Le principe est que seul l’O.P.J. responsable de l’infiltration peut être entendu en qualité de témoin sur l’opération. Toutefois, en cas de mise en cause fondée directement sur les constatations de l’agent infiltré, l’intéressé peut demander à être confronté avec celui-ci. Dans ce cas, la confrontation est réalisée à distance par l’intermédiaire d’un dispositif technique et la voix de l’agent infiltré est rendue non identifiable. Cette confrontation ne doit pas révéler, directement ou indirectement, la véritable identité de l’agent.

Les déclarations de l’agent infiltré ne suffisent pas, à elles seules, à fonder une condamnation, sauf s’il a été procédé à une confrontation dans les conditions évoquées précédemment ou si l’agent infiltré a déposé sous sa véritable identité.

Ecoutes téléphoniques

Comme en matière de droit commun, il s’agit de l’interception, l’enregistrement et la transcription de correspondances émises par la voie des télécommunications.
Les écoutes téléphoniques peuvent être opérées lors d’une enquête de flagrance ou d’une enquête préliminaire portant sur une infraction relevant du crime organisé (infractions de la première catégorie), sur autorisation de l’autorité judiciaire, pour une durée de quinze jours au maximum (renouvelable une fois).
Lorsqu’elles concernent des parlementaires, avocats ou magistrats, les écoutes téléphoniques ne peuvent intervenir qu’après que le juge d’instruction en ait averti le responsable de l’ordre ou de l’organisation professionnelle de l’intéressé.

Sonorisations

La sonorisation consiste à capter, fixer, transmettre et enregistrer, sans le consentement des intéressés :

  • les paroles prononcées par une ou plusieurs personnes, à titre privé ou confidentiel, dans des lieux ou véhicules privés ou publics ;
  • l’image d’une ou plusieurs personnes dans un lieu privé.

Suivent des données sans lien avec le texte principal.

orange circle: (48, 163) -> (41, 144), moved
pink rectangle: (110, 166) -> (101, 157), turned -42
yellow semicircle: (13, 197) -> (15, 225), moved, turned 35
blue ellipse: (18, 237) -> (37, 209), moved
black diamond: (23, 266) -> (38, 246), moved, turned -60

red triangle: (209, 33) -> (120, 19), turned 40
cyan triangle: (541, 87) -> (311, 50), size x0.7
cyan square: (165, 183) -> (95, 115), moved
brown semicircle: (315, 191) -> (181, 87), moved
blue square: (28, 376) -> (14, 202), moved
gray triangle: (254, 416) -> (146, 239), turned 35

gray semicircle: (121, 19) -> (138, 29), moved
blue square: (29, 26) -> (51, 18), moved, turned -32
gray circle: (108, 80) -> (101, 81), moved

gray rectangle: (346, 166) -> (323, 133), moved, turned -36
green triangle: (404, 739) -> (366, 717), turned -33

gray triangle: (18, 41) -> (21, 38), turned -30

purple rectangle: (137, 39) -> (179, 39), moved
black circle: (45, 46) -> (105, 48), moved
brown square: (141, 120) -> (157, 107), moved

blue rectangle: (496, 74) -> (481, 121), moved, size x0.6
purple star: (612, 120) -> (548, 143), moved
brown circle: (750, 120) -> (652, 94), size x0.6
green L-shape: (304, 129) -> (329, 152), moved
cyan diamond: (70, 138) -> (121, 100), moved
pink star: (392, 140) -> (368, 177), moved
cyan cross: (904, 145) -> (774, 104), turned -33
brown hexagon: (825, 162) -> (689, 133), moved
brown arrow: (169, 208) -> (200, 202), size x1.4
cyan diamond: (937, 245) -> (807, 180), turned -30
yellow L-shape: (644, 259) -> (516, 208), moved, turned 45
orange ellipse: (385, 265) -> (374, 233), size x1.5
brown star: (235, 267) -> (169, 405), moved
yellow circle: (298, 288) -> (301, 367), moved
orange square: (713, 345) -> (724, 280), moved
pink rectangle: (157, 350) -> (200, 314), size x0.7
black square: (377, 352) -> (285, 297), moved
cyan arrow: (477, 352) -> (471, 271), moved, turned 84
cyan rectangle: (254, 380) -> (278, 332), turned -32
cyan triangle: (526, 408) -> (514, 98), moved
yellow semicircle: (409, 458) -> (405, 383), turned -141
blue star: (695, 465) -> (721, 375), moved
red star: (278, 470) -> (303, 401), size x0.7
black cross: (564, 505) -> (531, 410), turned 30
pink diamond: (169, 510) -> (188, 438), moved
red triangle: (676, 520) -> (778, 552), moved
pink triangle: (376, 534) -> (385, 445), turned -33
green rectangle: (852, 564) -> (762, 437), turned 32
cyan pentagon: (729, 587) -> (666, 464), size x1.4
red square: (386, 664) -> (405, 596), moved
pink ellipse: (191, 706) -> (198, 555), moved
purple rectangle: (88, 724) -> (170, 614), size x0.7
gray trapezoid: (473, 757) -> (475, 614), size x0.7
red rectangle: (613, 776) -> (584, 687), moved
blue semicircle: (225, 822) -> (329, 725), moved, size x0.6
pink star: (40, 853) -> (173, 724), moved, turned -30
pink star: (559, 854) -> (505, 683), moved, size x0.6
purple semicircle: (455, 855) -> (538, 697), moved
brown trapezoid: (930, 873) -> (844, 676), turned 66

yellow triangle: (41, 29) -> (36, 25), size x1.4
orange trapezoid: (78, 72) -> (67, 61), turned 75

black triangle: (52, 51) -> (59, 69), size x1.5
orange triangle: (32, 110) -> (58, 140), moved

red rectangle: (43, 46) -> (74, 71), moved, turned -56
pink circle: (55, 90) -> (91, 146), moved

Toutefois, certains lieux ne peuvent pas faire l’objet d’une sonorisation. Il s’agit :

  • des locaux d’une entreprise de presse ou de communication audiovisuelle et des cabinets d’un médecin, d’un notaire, d’un avoué ou d’un huissier ;
  • du véhicule, du bureau et du domicile d’un député, d’un sénateur, d’un magistrat ou d’un avocat.

La sonorisation n’est possible qu’en exécution d’une commission rogatoire en matière de crime organisé (infractions de la première catégorie). Elle est autorisée, par l’autorité judiciaire, pour une durée maximum de 4 mois (renouvelable).

Afin de mettre en place le dispositif technique de sonorisation, il est possible, sur autorisation du magistrat, de s’introduire de jour comme de nuit dans des lieux privés.

Chacune des opérations de sonorisation fait l’objet d’un procès-verbal. Les enregistrements sont placés sous scellés et les conversations ou images enregistrées sont transcrites ou décrites dans un procès-verbal versé au dossier. Les enregistrements sont détruits à l’expiration du délai de prescription de l’action publique.